Privacy is a Thing of the Past

Written By Brian Hicks

Posted January 26, 2015

privacyLast week, Harvard University computer science professor Margo Seltzer told an audience at the World Economic Forum that privacy as we know it is a thing of the past.

Speaking at the conference in Davos, Switzerland, last Thursday, Seltzer warned of an Orwellian future with DNA-harvesting mosquito-sized robots, operating in an all encompassing surveillance police state.

I’m not kidding!

Seltzer and her co-presenters seemed to feel that this future is inevitable, but they were not necessarily in favor of it. In fact, they actually spoke out against the growing surveillance state and publicly supported fighting against it.

Still, even with calling attention to important issues and supporting solutions, it does seem counter-productive to suggest that a growing surveillance apparatus is unavoidable and unstoppable.

*-*-*

--- EXERCISE INSTRUCTIONS ---
Reproduce word for word the part of the privacy article that begins with the words containing "I’m not kidding!" and ends with "fighting against it.".

*-*-*

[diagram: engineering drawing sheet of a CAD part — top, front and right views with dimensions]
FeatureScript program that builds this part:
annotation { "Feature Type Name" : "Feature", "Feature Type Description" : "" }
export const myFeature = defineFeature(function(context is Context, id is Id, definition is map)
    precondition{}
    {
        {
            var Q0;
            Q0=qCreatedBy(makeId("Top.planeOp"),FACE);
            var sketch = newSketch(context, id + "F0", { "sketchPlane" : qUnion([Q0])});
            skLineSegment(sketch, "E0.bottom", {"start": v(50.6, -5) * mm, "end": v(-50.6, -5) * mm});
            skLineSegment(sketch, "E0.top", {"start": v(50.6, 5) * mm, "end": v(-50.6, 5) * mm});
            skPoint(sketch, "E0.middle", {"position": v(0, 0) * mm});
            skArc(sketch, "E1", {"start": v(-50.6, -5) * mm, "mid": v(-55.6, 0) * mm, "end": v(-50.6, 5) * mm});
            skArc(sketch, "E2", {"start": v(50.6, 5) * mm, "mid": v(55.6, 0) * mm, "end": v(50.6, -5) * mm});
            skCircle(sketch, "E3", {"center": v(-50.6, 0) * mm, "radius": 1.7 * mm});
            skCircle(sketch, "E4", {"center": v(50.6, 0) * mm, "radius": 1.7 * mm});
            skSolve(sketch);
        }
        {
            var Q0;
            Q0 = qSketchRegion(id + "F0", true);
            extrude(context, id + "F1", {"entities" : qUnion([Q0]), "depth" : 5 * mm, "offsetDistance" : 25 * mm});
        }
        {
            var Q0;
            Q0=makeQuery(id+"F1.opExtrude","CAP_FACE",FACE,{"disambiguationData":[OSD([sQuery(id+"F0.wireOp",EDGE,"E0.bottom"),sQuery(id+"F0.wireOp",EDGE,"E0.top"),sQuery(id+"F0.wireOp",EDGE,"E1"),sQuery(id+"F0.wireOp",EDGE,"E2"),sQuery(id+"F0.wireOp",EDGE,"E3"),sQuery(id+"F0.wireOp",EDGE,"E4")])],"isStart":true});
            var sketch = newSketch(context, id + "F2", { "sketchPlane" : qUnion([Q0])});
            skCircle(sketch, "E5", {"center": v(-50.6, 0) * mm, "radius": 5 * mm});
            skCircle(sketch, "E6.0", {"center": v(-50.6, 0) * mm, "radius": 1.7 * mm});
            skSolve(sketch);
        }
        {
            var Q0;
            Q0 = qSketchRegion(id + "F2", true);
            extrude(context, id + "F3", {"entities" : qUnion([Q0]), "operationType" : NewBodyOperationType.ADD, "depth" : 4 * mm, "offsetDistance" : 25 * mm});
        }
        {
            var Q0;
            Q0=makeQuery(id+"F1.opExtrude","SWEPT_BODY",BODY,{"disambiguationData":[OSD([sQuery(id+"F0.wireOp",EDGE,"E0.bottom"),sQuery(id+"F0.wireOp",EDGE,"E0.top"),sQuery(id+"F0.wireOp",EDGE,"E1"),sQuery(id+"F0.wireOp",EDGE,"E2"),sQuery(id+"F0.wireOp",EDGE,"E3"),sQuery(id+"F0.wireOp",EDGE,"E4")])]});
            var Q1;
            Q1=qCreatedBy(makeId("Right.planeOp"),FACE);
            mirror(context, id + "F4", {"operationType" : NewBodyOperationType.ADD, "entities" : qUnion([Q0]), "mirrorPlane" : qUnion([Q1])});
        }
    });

*-*-*

--- REPLY ---
I’m not kidding!

Seltzer and her co-presenters seemed to feel that this future is inevitable, but they were not necessarily in favor of it. In fact, they actually spoke out against the growing surveillance state and publicly supported fighting against it.